Pour produire des plants de qualité, il est tout d’abord essentiel de disposer de structures adaptées. Des abris, tels que des serres ou des tunnels, sont nécessaires pour protéger les plants des intempéries et limiter ainsi la propagation des maladies. Deux tunnels de 160 m² sont aujourd’hui à disposition de la Commission. Il conviendra seulement de les aménager, notamment d’y installer des bâches. D’un point de vue organisation, nous proposons de réserver un tunnel à la production de plants et de diviser le second en deux zones : la première serait dédiée à la production de greffon, couramment appelée bloc d’amplification, la seconde à celle de la conservation des pieds mères. Une production à petite échelle de plants de fruitiers serait ainsi possible en toute autonomie, c’est à dire sans être dans l’obligation de faire venir des greffons de l’extérieur. La réussite de ce type de projet implique également de disposer du matériel adéquat : à cet effet, nous avons fourni quelques greffoirs.

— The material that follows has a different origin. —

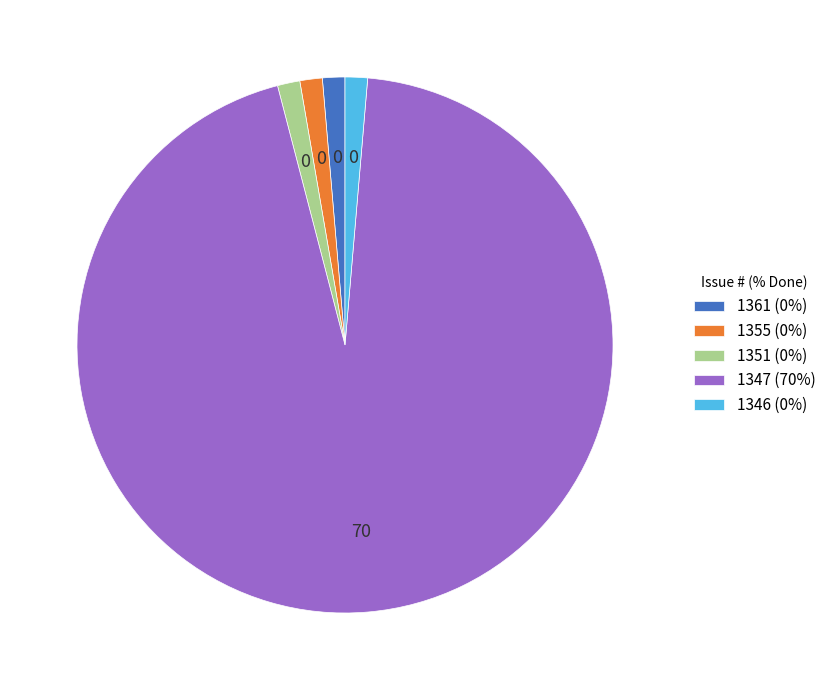

Approximately how many times larger is the value at 1346 (0%) compared to 1351 (0%)?

1.0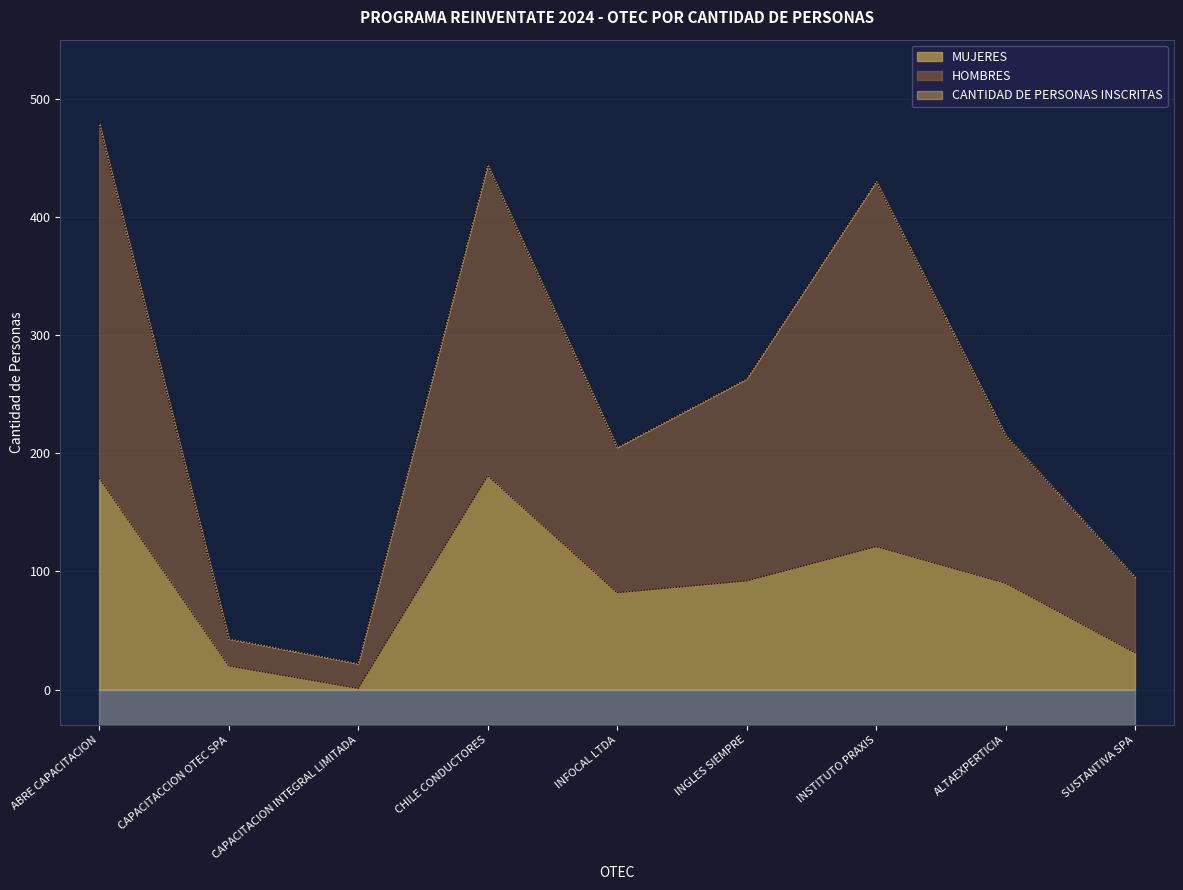

At how many categories does at least one series exceed 275?

3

Outre les aspects matériels, conduire sa propre pépinière nécessite de solides compétences techniques. Aussi, nous avons passé en revue différents itinéraires techniques relatifs à la multiplication des fruitiers, illustrant nos propos par des démonstrations pratiques de semis, repiquage, greffage marcottage etc…On peut donc dire que notre travail a consisté à amorcer la création de pépinières. En ce qui concerne les agrumes, d’une production d’environ 400 plants/an, la Commission peut  maintenant envisager de mettre en place une production de 3 000 plants/an. Rodrigues a donc les moyens d’initier le projet. Cependant, pour développer l’activité, davantage de moyens seront nécessaires. Des formations complémentaires seront à envisager, d’une part pour approfondir les techniques présentées et d’autre part pour les compléter par celles ayant trait au suivi de pépinière et à la taille des fruitiers.

Dans le passé, nous avons déjà organisé des formations de ce type à Mayotte, sur le thème de la multiplication des arbres fruitiers, complétées par des modules sur la taille des fruitiers. Aujourd’hui, des pépinières privées, ayant investi dans des serres, des tunnels et des outils, sont en place et en production.